Thursday, October 29, 2009

What is Systema?

Taken from this site

The Elite Forces Handbook of Unarmed Combat, 2002
"Russian Military Martial Arts"
by Ron Shillingford

"The history of Russian/Soviet military martial arts is as fascinating as it is complex. Prior to the October Revolution of 1917, Russia had a multitude of regional and ethnic martial arts which are today collectively known as Russian Martial Art (RMA). From several millennia before the birth of Christ to roughly 6th century AD, RMA was a varied tribal practice amongst Slavic warrior communities, used in both internal and inter-tribe competitions and also in the reality of tribal warfare. The combat skills were passed from father to son, martial hereditary maintaining and also developing the corpus of techniques over the centuries. This was to be valuable, for from the 6th century AD, Russian tribes came more under attack form northern and western invaders, though the invader's first hand accounts of this time indicate that their opponents were ferocious hand-to-hand fighters. >From the 9th century, however, metallurgical advances were starting to affect the course of RMA development. Improved swords, spears and Armour led to the need for more decisive hand-to-hand techniques which could be used to tackle even armed opponents.
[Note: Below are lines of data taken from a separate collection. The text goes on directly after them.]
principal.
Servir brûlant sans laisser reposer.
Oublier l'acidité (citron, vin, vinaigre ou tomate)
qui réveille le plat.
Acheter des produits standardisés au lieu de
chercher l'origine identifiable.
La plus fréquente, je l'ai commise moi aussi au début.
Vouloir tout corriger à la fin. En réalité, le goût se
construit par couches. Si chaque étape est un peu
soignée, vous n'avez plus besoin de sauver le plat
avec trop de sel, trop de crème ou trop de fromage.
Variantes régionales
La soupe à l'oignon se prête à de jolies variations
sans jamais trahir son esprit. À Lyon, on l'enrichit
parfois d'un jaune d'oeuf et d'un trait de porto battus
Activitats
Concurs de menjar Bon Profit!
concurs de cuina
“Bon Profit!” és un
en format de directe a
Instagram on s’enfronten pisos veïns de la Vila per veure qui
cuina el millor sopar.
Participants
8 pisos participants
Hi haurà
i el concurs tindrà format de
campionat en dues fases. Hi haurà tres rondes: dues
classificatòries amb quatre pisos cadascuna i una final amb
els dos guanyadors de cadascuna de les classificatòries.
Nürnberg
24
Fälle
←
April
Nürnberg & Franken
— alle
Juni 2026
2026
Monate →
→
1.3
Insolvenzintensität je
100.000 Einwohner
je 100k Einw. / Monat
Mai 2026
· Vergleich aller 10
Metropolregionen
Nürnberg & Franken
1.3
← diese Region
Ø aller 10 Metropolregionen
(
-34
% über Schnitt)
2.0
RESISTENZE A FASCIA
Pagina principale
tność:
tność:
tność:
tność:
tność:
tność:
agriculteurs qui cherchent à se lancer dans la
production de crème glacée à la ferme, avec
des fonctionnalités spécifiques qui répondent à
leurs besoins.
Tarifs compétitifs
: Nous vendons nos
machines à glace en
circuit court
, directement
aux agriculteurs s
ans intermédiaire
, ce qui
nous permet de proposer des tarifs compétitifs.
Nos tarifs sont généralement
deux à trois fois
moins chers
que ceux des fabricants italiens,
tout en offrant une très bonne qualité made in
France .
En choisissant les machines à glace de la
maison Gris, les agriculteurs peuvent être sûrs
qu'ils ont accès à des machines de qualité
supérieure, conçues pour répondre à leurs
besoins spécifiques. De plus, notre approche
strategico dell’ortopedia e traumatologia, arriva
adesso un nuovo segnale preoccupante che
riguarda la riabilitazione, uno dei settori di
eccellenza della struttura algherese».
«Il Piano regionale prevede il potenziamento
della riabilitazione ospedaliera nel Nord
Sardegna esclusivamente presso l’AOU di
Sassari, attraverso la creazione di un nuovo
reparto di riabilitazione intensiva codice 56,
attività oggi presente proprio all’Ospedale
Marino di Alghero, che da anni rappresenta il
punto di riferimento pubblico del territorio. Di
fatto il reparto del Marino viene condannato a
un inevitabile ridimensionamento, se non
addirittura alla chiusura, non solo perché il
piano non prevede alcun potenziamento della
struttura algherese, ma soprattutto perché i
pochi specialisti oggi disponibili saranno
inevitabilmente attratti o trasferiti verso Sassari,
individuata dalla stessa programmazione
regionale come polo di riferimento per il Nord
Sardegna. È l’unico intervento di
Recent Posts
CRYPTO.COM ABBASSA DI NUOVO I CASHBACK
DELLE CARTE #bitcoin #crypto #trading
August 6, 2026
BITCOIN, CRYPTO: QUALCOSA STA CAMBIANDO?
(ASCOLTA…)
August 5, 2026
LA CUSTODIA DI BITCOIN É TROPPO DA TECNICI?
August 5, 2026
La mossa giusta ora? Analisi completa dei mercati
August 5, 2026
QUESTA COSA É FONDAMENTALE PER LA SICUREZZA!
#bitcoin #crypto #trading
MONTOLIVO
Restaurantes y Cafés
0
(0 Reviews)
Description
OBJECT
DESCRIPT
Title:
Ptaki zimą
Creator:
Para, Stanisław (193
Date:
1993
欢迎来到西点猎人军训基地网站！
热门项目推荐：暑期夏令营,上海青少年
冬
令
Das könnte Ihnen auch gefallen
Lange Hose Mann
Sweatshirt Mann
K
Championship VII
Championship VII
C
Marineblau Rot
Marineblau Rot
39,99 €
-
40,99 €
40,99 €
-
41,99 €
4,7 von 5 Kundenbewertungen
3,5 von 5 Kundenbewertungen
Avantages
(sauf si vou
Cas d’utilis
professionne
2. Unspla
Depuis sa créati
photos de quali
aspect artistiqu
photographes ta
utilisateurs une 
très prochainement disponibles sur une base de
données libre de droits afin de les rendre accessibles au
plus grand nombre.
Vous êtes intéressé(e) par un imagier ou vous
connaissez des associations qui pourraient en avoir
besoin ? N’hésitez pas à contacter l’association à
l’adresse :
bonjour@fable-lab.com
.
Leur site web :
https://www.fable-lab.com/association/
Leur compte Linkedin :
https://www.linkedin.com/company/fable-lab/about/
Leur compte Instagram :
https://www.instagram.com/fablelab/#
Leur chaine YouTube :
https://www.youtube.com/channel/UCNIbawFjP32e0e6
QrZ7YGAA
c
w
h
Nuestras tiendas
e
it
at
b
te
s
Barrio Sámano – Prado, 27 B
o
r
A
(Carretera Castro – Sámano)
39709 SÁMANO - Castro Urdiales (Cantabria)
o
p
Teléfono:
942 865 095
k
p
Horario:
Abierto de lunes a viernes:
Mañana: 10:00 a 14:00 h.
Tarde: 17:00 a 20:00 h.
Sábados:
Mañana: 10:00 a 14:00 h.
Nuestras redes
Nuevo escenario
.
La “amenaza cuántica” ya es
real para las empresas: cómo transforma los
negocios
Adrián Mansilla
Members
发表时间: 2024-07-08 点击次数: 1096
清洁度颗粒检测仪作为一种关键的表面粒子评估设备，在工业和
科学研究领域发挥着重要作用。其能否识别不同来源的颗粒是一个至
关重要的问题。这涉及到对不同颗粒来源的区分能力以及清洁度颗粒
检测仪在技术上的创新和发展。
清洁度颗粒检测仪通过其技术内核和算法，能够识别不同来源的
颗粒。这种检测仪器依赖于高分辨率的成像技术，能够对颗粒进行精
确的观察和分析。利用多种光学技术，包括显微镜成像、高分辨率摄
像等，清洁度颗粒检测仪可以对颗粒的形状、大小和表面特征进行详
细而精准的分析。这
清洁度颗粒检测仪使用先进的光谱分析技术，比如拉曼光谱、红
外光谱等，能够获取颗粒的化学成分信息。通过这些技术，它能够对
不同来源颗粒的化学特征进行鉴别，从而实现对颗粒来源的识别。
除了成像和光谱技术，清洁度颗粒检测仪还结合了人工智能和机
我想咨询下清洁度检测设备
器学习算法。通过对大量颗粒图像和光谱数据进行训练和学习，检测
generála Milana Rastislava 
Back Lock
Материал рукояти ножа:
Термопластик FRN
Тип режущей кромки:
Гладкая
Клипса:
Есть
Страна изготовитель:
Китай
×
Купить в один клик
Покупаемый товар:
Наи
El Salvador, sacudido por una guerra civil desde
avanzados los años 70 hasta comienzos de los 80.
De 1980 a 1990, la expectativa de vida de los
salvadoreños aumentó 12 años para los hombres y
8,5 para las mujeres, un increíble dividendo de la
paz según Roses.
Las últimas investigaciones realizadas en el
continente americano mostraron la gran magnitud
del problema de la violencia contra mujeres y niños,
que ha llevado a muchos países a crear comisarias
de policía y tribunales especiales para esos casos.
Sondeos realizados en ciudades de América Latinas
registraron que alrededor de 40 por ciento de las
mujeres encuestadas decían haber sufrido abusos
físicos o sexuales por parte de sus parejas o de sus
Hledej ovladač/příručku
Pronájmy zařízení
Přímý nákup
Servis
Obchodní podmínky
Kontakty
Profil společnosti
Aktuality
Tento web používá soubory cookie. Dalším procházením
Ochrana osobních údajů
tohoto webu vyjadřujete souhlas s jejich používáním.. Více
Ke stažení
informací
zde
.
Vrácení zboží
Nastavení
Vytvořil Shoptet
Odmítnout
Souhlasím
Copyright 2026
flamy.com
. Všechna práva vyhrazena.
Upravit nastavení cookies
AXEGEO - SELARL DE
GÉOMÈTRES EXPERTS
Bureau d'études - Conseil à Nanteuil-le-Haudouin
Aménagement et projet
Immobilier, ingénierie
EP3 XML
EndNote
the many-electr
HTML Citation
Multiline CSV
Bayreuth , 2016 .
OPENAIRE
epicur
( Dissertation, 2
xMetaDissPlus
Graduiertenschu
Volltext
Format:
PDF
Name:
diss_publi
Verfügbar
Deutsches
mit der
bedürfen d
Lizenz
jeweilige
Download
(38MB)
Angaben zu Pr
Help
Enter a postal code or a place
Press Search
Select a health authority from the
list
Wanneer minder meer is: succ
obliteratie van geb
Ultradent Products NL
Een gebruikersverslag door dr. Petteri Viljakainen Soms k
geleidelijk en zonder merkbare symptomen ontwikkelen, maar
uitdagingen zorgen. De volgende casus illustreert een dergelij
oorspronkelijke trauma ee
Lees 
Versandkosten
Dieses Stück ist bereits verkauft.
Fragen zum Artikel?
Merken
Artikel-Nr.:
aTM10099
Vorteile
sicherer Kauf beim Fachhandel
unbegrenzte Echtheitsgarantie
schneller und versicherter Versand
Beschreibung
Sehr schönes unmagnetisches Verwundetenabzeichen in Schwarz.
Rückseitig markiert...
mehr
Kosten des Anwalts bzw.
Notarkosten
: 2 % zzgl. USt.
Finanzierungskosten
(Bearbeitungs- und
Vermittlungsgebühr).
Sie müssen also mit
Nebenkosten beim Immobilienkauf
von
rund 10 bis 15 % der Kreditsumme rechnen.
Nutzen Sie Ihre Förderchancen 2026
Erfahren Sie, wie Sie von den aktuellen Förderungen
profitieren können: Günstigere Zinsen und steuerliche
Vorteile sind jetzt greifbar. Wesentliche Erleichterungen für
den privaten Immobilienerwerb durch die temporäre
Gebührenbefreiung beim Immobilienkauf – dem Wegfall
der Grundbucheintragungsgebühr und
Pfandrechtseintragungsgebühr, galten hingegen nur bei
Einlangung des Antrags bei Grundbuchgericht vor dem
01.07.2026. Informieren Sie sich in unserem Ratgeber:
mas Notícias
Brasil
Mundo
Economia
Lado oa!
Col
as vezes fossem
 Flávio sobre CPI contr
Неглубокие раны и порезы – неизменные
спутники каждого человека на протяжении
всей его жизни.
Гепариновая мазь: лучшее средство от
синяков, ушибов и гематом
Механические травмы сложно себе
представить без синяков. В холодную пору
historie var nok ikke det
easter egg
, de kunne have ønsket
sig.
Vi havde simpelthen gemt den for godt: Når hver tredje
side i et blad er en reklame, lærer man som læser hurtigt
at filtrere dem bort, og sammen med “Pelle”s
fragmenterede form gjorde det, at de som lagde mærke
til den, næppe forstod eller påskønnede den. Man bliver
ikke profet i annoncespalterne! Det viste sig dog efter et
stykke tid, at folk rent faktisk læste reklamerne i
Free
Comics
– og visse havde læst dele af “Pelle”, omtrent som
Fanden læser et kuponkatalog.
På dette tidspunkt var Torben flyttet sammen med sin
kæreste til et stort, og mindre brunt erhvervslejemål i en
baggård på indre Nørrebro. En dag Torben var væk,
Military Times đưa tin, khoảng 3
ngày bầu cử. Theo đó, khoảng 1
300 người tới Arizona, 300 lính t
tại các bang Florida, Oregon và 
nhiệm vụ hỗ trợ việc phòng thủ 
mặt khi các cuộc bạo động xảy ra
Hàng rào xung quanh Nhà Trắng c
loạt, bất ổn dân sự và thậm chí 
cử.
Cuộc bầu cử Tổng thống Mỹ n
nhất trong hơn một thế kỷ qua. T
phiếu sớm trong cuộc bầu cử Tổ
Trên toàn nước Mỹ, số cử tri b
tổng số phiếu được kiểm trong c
Another, perhaps more profound influence on RMA, was the Mongol occupation of Russia initiated by Batu Khan in 1237, an occupation which remained until the 15th century.

Two centuries after the Mongol occupation, RMA went into something of a decline. The influence of less sophisticated martial traditions from the West and the eventual introduction of firearms meant a steady degrading of RMA authority and skills, though it remained as a persistent cultural presence throughout Russia into the twentieth century.

The revolution of 1917 signaled a major shift in the fortunes and direction of RMA in Russia. Following the establishment of the Bolshevik government, the communist regime set out to iron flat the Soviet Union's variegated cultural traditions and create a homogeneous socialist landscape. RMA was no exception to this policy, and in 1918 Lenin founded an organization under one Comrade Vorosilov to research Russian and foreign martial arts systems and create an integrated military combat form standardized throughout the USSR. Teams of investigators traveled throughout the Soviet Union, Mongolia, China, India, Japan, Africa and Europe and built up a massive profile of martial techniques and traditions. Once this was pooled back at Vorosilov's HQ, 25 Russian unarmed combat styles were brought together with karate, judo, and other defensive forms into a tiered structure of martial art skills to be taught to the military.

The top tier was occupied by the Soviet Close Quarters Combat (CQC) program. Taught only to Special Forces soldiers and Secret Police units, CQC was a highly secret selection of lethal unarmed techniques for assassination, combat killing and torture, techniques which kept close to the original teachings of RMA despite the Soviet attempts to deny this. Emphasis was placed on techniques such as strangulation and fatal strikes, these being thoroughly tested in the Russo-Japanese War and World War I. Below CQC was Soviet Police Subject and Crowd Control Tactics (CCT). CCT provided good restraint skills using locks, pressure point holds and compliance-generating kicks and strikes. Lastly, there was a general level of martial art instruction to be given to all Soviet army units, which was actually more geared to competitive sporting use than rigorous unarmed combat skills.

Thus the Soviet authorities assimilated RMA into their ideological structure while also preventing the total dissemination of lethal unarmed knowledge. The new forms were collectively gathered into a combat style known as Sambo, an acronym standing for Samozashcitya Bez Oruzhiya, meaning self-protection without weapons. Sambo generally fell into two categories: Sport Sambo and Combat Sambo, and almost all Russian military personnel would encounter its techniques in one form or another, though often without the lethality of training that Special Forces soldiers received. For there was another form of Sambo known as Combat Sambo Spetsnaz. This is essentially the repository of genuine RMA techniques, the Sambo reference in its title being meant to placate outside curiosity. Its techniques were taught in absolute secrecy, and it was often known simply as The System (Systema) by those who practiced it. It is now the province of Russia's elite Spetsnaz special forces units and of key personnel in Russian institutions such as the Ministry of Internal Affairs, Ministry of Defense, MVD special units, VDV Paratrooper and OMON units, certain Russian Marine squads and other specialists. Slowly, the techniques of Combat Sambo Spetsnaz are becoming known to the outside world. Yet while there are many in the West who claim themselves to be Sambo instructors, some being former Soviet army personnel, few outside Russia actually have knowledge of the full scope, potential and techniques of Sambo as derived from the ancient RMA."